What could be the first photograph of a whio [blue duck] in the Tararua Range since the 1920s has been captured by a visiting Norwegian tramper.

And the presence of the solo male indicates the whio population in the lower North Island is on the rise.

In the past two years, there have been six sightings of a lone male whio reported throughout the Tararuas from Smith Creek to the Upper Ruamahanga.

In March last year, Masterton teacher Joe Nawalaniec was “gobsmacked” when he came across a whio but no photographs were taken.

But the Norwegian tramper had his camera ready when he saw the bird in April.

Before these sightings, the last reported Tararua sighting was in the 1920s.

Whio are found nowhere else in the world and are rarer than some species of kiwi.

“The presence of this whio, in an area that hasn’t had a population for several decades, is an exciting turn of events,” said Andrew Glaser, DOC Whakatane senior biodiversity ranger and leader of the Whio
Recovery Group.

“There are less than 3000 birds in the whole of New Zealand, and less than 200 pairs in the lower North Island.”

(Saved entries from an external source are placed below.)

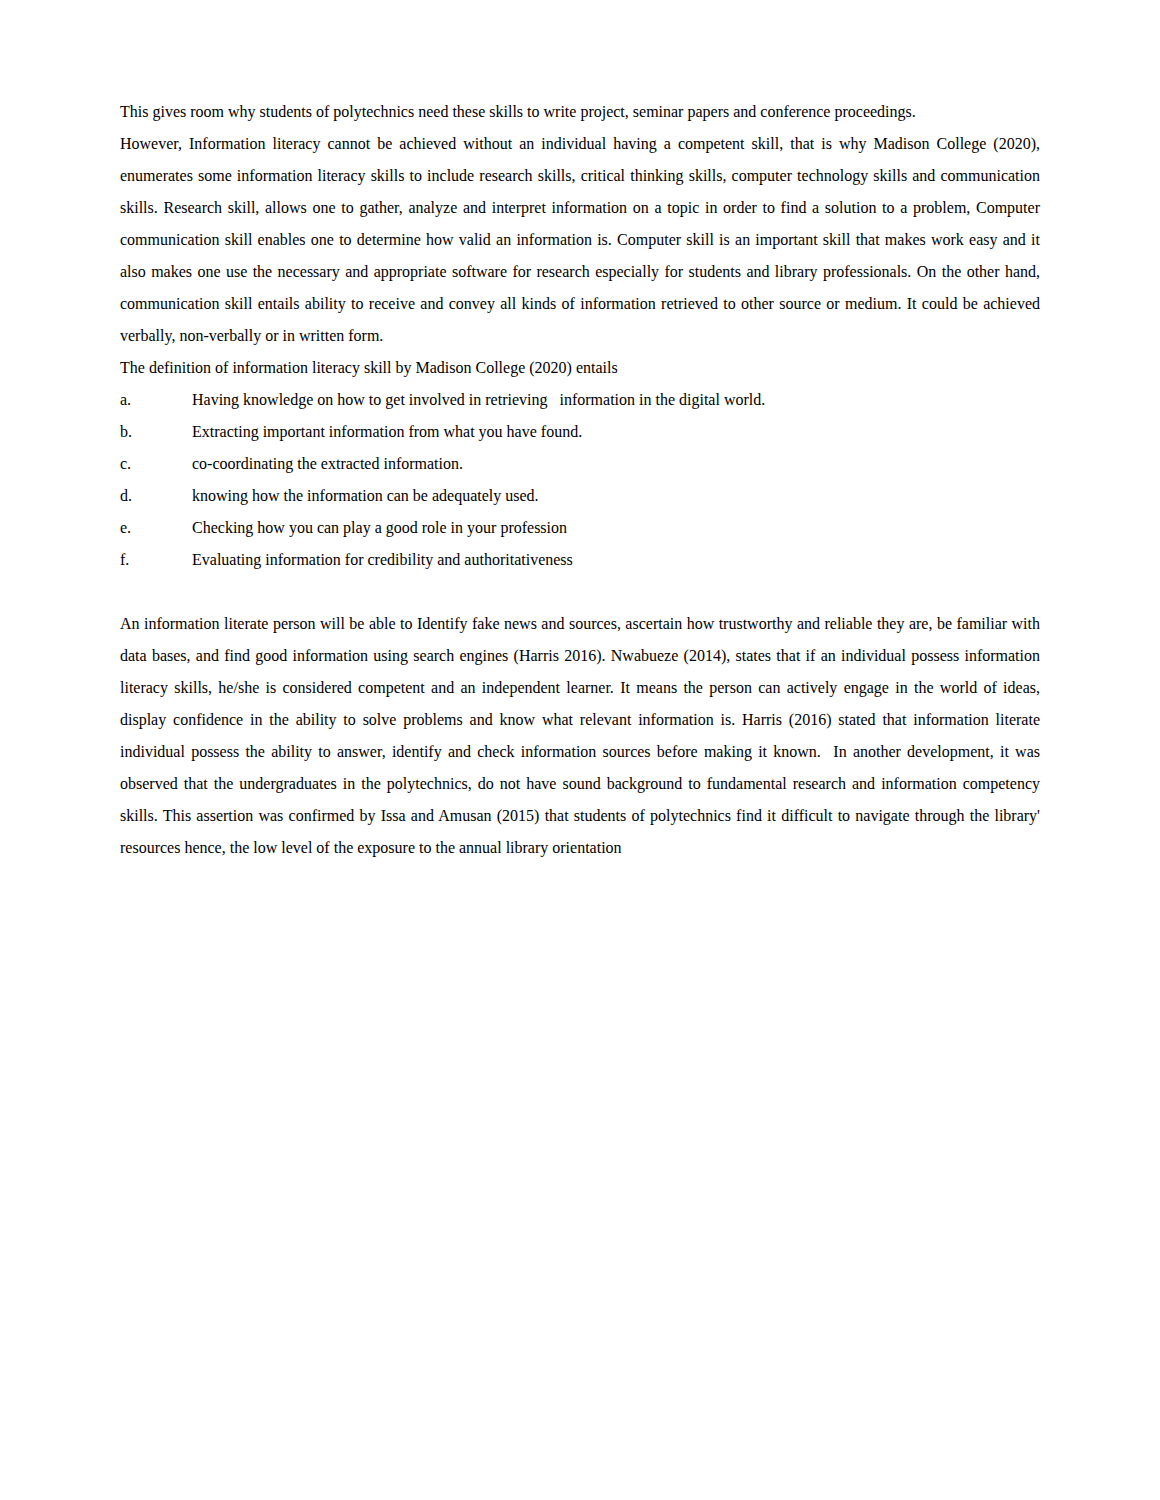This gives room why students of polytechnics need these skills to write project, seminar papers and conference proceedings.
However, Information literacy cannot be achieved without an individual having a competent skill, that is why Madison College (2020), enumerates some information literacy skills to include research skills, critical thinking skills, computer technology skills and communication skills. Research skill, allows one to gather, analyze and interpret information on a topic in order to find a solution to a problem, Computer communication skill enables one to determine how valid an information is. Computer skill is an important skill that makes work easy and it also makes one use the necessary and appropriate software for research especially for students and library professionals. On the other hand, communication skill entails ability to receive and convey all kinds of information retrieved to other source or medium. It could be achieved verbally, non-verbally or in written form.
The definition of information literacy skill by Madison College (2020) entails
a. Having knowledge on how to get involved in retrieving information in the digital world.
b. Extracting important information from what you have found.
c. co-coordinating the extracted information.
d. knowing how the information can be adequately used.
e. Checking how you can play a good role in your profession
f. Evaluating information for credibility and authoritativeness
An information literate person will be able to Identify fake news and sources, ascertain how trustworthy and reliable they are, be familiar with data bases, and find good information using search engines (Harris 2016). Nwabueze (2014), states that if an individual possess information literacy skills, he/she is considered competent and an independent learner. It means the person can actively engage in the world of ideas, display confidence in the ability to solve problems and know what relevant information is. Harris (2016) stated that information literate individual possess the ability to answer, identify and check information sources before making it known. In another development, it was observed that the undergraduates in the polytechnics, do not have sound background to fundamental research and information competency skills. This assertion was confirmed by Issa and Amusan (2015) that students of polytechnics find it difficult to navigate through the library' resources hence, the low level of the exposure to the annual library orientation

He believes the bird is from a population in the Ruahine Range.

“That he’s moved out into this area suggests there’s a growth population, which is an indication that conservation efforts are making a difference,” Glaser said.

“The sightings in the past two years have also been all around this area in the Tararuas from Smith Creek tributary to the Upper Ruamahanga.

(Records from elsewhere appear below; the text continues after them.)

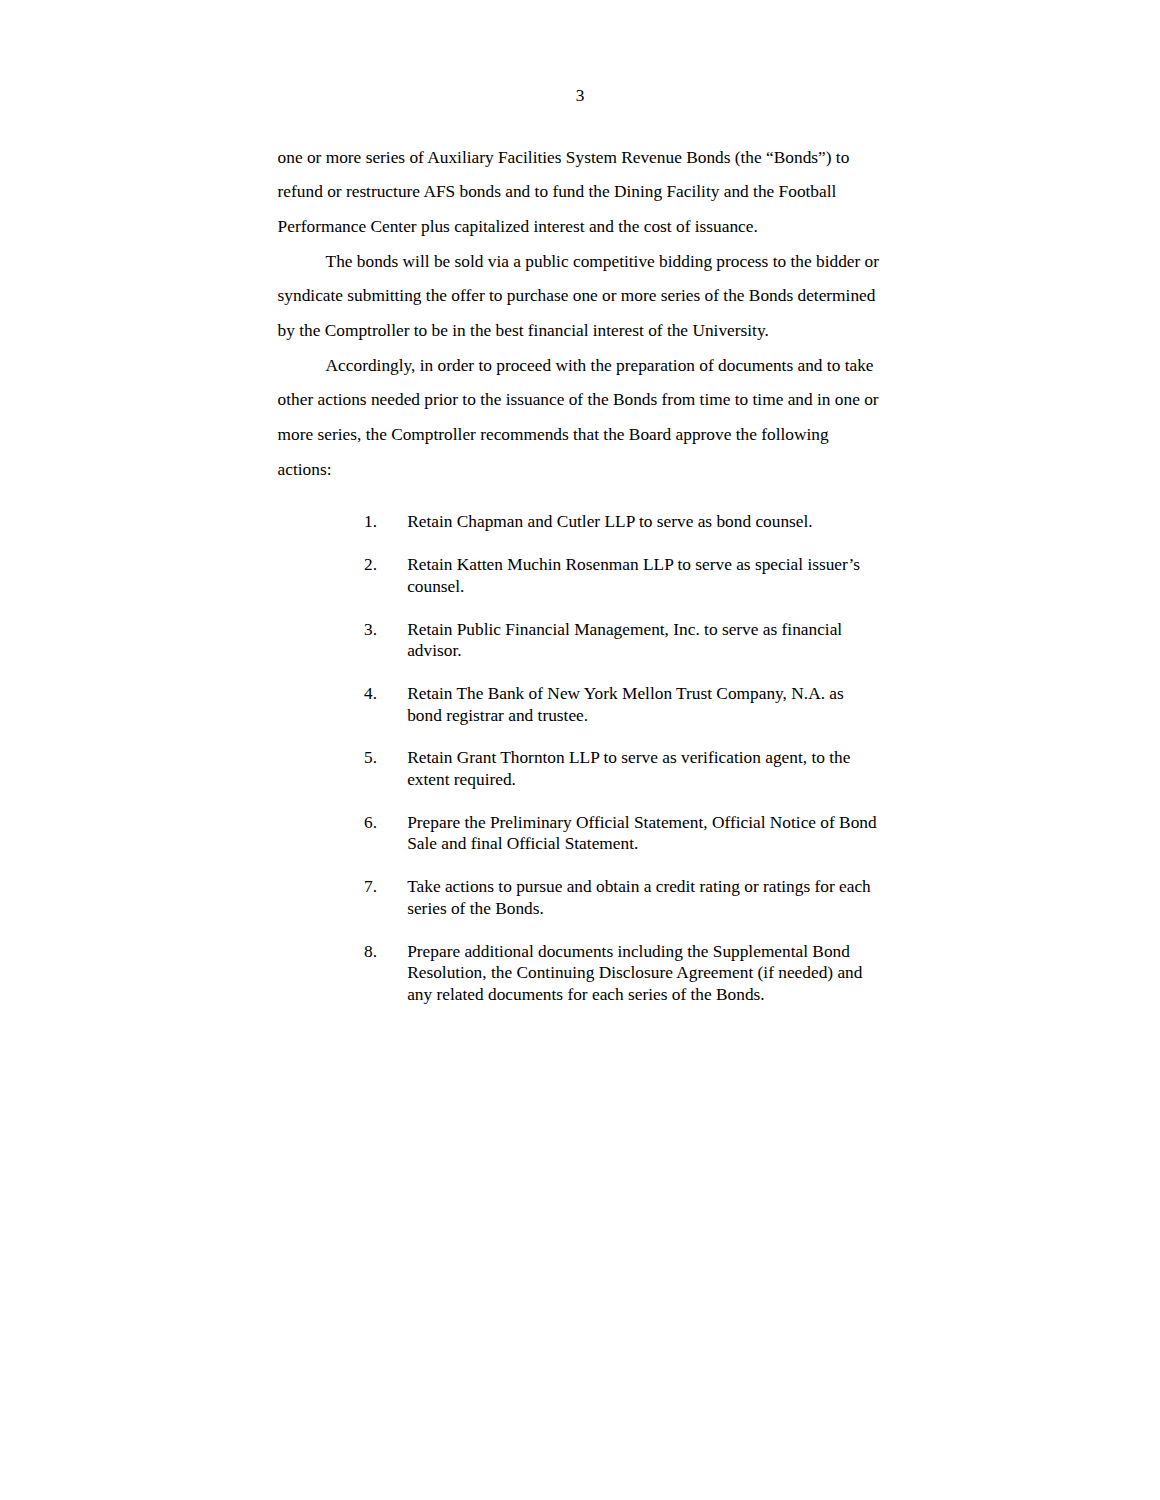3
one or more series of Auxiliary Facilities System Revenue Bonds (the “Bonds”) to refund or restructure AFS bonds and to fund the Dining Facility and the Football Performance Center plus capitalized interest and the cost of issuance.
The bonds will be sold via a public competitive bidding process to the bidder or syndicate submitting the offer to purchase one or more series of the Bonds determined by the Comptroller to be in the best financial interest of the University.
Accordingly, in order to proceed with the preparation of documents and to take other actions needed prior to the issuance of the Bonds from time to time and in one or more series, the Comptroller recommends that the Board approve the following actions:
1. Retain Chapman and Cutler LLP to serve as bond counsel.
2. Retain Katten Muchin Rosenman LLP to serve as special issuer’s counsel.
3. Retain Public Financial Management, Inc. to serve as financial advisor.
4. Retain The Bank of New York Mellon Trust Company, N.A. as bond registrar and trustee.
5. Retain Grant Thornton LLP to serve as verification agent, to the extent required.
6. Prepare the Preliminary Official Statement, Official Notice of Bond Sale and final Official Statement.
7. Take actions to pursue and obtain a credit rating or ratings for each series of the Bonds.
8. Prepare additional documents including the Supplemental Bond Resolution, the Continuing Disclosure Agreement (if needed) and any related documents for each series of the Bonds.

“So he’s moving around a lot … this behaviour indicates that our single male is looking for a mate.”

From April to July, whio start looking for a mate, find their match, and settle down.

Once whio paired up they tended to remain in the area and were very territorial.

But this male is unlikely to find a mate in the Tararua Range this breeding season. Males are more widely distributed than females, who don’t move around very much.

There are also more males than females in the dwindling population.

However, the future could be brighter for this whio lonely heart.

The Whio Recovery Group has identified the Tararua Range as a site where it would like to see whio re-established.

This view is supported by Mireille Hicks, captive breeding ranger at Pukaha National Wildlife Centre who looks after whio bred for release in the central North Island.

“The sighting of whio in the Tararua Range is an indication that the quality of the environment is good,” she says.

“Their preferred area is often higher up, as they are torrent ducks, so they like fast-flowing water.

“This might be a good starting point to consider releasing whio into the Tararua Range in the future.

“They used to be there and it would be fantastic if we could come full circle and release them so close to their breeding zone here at Pukaha.

“It is hopeful for the whio in this region and is also indicative of the success of predator control measures in the surrounding areas.”